The average amount of undergraduate debt these days is $37,132. That comes to $393/month for at least 10 years. The typical undergraduate takes almost 20 years to pay off their undergraduate debt. Imagine a starting salary of $55,000 before taxes. That’s $4123/month for rent, car, and health insurance, food, utilities, taxes, and loan payments. Almost 10% of your monthly salary is gone before you ever see it.
A common rule is not to take out more debt than your anticipated first year salary. So for humanities majors, you may be looking at $50K, Computer Science $75k. Figure out a typical monthly loan payment using this calculator and then decide what works for you.
So what CAN you do to avoid steep debt?
- Apply to scholarships anyway. All you have to lose is time.
- Start early! You can start applying as early as 8th grade. Most people wait until they know where they are going and have missed the majority of deadlines—fewer applicants = less competition.
- Target schools where you exceed the average stats. Schools with a 3.6 GPA and an 1100 SAT will offer presidential scholarships worth significant money to raise their averages using your higher numbers. Be a rockstar on campus and get paid for it!

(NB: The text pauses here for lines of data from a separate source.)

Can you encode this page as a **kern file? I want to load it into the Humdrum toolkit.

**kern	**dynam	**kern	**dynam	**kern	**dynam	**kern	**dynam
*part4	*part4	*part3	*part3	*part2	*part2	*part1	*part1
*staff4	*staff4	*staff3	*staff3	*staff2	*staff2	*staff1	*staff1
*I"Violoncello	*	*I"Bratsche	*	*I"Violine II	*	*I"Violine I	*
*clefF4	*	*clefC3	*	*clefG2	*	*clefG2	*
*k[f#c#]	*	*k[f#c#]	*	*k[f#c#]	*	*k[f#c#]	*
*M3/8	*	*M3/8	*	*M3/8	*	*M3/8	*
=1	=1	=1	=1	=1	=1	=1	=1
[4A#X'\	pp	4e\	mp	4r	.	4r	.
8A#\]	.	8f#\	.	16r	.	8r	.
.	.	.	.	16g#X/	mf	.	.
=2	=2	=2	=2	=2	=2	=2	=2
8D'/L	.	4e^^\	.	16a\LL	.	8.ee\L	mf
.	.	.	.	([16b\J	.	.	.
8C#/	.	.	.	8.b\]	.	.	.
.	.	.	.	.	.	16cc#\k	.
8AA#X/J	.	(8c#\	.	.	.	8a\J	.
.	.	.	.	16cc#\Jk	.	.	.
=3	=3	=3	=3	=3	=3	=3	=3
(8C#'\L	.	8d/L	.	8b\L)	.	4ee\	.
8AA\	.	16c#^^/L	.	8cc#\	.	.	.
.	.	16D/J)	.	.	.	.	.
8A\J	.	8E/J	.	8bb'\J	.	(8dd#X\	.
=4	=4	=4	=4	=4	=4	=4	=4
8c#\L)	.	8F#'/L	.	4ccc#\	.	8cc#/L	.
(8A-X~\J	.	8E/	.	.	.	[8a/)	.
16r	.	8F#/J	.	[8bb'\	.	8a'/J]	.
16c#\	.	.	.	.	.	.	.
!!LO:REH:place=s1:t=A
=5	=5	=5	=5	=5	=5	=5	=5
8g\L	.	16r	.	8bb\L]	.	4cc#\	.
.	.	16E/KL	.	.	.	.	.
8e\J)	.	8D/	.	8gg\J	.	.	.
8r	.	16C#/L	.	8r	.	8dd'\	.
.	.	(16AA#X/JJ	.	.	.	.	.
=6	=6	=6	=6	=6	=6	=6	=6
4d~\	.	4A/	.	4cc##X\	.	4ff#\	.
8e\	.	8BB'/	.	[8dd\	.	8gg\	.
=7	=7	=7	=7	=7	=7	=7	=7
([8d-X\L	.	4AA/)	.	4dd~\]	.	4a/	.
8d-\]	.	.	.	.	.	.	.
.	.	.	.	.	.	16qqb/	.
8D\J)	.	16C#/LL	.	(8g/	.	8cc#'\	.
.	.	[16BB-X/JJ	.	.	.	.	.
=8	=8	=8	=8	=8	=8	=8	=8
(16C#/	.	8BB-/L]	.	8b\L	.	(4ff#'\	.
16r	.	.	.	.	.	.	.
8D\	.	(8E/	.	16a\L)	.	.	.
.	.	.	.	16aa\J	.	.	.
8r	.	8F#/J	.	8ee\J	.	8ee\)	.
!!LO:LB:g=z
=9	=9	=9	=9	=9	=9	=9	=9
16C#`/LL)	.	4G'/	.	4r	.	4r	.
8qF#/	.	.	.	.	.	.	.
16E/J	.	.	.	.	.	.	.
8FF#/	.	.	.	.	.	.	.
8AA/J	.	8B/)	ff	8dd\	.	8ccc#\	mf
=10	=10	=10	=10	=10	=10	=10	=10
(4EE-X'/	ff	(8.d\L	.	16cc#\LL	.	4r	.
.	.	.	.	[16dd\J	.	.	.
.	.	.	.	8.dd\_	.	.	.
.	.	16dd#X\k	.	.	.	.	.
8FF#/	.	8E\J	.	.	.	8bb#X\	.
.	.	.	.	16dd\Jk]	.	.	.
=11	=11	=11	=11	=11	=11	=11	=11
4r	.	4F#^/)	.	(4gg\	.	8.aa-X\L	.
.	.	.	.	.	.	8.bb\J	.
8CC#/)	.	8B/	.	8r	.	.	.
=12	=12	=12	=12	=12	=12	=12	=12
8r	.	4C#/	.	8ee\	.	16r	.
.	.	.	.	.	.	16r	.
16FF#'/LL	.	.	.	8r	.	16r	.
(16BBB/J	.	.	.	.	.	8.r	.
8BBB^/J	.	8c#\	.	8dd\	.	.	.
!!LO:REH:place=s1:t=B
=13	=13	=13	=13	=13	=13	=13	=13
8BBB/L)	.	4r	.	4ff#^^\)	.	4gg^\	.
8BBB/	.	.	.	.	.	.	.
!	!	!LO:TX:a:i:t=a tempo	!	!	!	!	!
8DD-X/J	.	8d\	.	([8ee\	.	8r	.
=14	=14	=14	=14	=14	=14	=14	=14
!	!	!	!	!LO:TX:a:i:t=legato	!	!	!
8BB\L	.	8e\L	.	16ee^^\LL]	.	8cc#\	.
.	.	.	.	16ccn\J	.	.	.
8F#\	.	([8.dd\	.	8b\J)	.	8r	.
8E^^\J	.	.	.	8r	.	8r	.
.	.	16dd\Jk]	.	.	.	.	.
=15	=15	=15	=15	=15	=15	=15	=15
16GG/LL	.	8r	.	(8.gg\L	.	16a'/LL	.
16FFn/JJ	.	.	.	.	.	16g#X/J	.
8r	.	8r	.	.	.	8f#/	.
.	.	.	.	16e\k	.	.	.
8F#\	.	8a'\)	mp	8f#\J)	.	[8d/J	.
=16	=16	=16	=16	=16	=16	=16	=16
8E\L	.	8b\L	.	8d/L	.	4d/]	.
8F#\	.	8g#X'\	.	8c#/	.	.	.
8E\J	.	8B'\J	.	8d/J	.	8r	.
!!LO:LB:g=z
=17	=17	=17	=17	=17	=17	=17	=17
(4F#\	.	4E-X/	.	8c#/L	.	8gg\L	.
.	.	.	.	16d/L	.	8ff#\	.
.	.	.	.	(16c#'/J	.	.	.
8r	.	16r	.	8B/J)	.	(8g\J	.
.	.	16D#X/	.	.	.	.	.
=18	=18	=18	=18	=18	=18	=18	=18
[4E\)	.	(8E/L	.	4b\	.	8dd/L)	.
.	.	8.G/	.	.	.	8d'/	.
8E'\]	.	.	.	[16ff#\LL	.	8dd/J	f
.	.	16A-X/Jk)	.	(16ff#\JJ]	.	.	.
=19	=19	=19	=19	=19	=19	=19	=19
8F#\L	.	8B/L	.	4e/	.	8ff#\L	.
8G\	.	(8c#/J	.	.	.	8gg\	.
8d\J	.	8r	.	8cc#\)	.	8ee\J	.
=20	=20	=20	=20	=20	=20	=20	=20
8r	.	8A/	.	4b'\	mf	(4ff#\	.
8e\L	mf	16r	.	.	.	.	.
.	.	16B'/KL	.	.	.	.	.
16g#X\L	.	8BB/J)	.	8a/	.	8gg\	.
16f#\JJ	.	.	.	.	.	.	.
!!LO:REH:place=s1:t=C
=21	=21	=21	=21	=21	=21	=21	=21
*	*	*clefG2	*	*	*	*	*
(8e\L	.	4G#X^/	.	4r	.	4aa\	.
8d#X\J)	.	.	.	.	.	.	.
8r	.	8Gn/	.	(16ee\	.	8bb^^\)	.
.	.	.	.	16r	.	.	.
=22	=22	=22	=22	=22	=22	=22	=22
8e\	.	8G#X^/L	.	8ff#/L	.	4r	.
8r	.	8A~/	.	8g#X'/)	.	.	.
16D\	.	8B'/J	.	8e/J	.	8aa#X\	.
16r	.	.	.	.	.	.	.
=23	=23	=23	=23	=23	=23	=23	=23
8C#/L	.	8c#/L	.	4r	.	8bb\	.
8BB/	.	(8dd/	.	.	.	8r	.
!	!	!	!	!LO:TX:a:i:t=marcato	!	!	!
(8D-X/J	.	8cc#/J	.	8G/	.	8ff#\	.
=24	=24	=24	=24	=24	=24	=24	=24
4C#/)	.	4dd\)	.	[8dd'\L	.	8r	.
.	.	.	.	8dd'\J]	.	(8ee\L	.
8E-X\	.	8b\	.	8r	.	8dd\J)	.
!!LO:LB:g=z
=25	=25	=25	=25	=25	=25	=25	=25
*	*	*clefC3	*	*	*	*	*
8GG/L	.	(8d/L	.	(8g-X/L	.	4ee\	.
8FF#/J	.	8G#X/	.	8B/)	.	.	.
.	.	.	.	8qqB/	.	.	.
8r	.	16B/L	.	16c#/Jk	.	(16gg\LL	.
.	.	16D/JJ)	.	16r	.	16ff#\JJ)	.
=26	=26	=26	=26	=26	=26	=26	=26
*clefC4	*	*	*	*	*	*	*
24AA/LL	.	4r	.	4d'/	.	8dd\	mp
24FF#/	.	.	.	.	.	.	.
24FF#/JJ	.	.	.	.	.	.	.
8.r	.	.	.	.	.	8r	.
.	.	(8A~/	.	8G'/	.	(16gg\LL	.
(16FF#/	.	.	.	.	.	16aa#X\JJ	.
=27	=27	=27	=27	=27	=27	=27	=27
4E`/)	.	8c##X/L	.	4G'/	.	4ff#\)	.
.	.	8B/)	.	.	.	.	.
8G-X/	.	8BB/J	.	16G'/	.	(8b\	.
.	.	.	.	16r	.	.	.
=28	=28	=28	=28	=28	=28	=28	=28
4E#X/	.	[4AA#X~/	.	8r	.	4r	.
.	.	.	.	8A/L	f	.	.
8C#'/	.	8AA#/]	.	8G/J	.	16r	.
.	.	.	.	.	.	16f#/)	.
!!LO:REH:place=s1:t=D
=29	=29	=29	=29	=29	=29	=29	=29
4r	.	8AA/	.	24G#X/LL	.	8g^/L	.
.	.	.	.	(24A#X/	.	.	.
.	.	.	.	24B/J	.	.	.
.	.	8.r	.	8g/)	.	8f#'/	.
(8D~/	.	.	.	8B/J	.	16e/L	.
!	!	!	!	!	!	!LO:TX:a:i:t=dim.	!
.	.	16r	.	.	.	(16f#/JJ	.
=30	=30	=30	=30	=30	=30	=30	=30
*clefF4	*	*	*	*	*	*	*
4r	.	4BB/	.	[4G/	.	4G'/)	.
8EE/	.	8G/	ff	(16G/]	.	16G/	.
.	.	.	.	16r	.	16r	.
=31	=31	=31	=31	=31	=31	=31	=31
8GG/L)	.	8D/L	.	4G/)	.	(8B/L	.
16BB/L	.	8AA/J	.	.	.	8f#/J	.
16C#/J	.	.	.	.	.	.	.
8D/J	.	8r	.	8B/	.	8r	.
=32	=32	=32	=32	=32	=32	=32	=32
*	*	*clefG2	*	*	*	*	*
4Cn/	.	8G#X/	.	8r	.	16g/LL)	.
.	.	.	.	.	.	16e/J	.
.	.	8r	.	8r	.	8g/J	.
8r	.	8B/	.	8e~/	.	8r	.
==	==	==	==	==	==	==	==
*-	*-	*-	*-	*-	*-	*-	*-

- Look local. Organizations that give scholarships only to local students mean less competition. Ask your high school counselor for leads.
- Compare school data using the Common Data Set (CDS) to see typical debt at graduation and average salary ten years out. Simply search “Common Data Set [school name].”
- Stop associating name recognition with the quality of education. Stretch your comfort zone. The entire Midwest is especially ripe with opportunities. Excellent education for more significant scholarships/less debt = life-changing. Or more money for grad school?